Van Veen co-founded Connected Ventures, the early tech startup that launched the comedy brand CollegeHumor and the video sharing website Vimeo. He was also CEO of Notional, the television production company behind the popular series Chopped.

== Early life and education==
Born in Lutherville-Timonium, Maryland, Van Veen is the son of Helen and Richard Van Veen. He graduated from Wake Forest University with a degree in management and information systems in 2003.

== Career ==
Van Veen created CollegeHumor as a student at Wake Forest University. Van Veen's site was earning between $10 and $15 million a year before the partners sold a controlling stake to IAC/InterActiveCorp. He is also one of the principal owners and founders of Connected Ventures, a company formed around CollegeHumor that included Vimeo and BustedTees.

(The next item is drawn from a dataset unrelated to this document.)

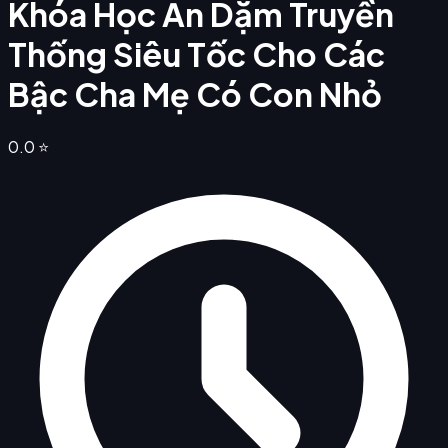
Khóa Học Ăn Dặm Truyền
Thống Siêu Tốc Cho Các
Bậc Cha Mẹ Có Con Nhỏ
0.0
⭐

In July 2009, Van Veen was announced as the CEO of the television production company, Notional.

Van Veen also co-founded the product company Scroll Commerce in 2015, where he invented products designed to sell online. The company was later acquired by BuzzFeed as the foundation of its new Product Labs division.

==Personal life==
Van Veen married actress Allison Williams in September 2015. On June 27, 2019, Van Veen and Williams issued a joint statement announcing their divorce.

On July 11, 2021, Van Veen married Caroline Kassie.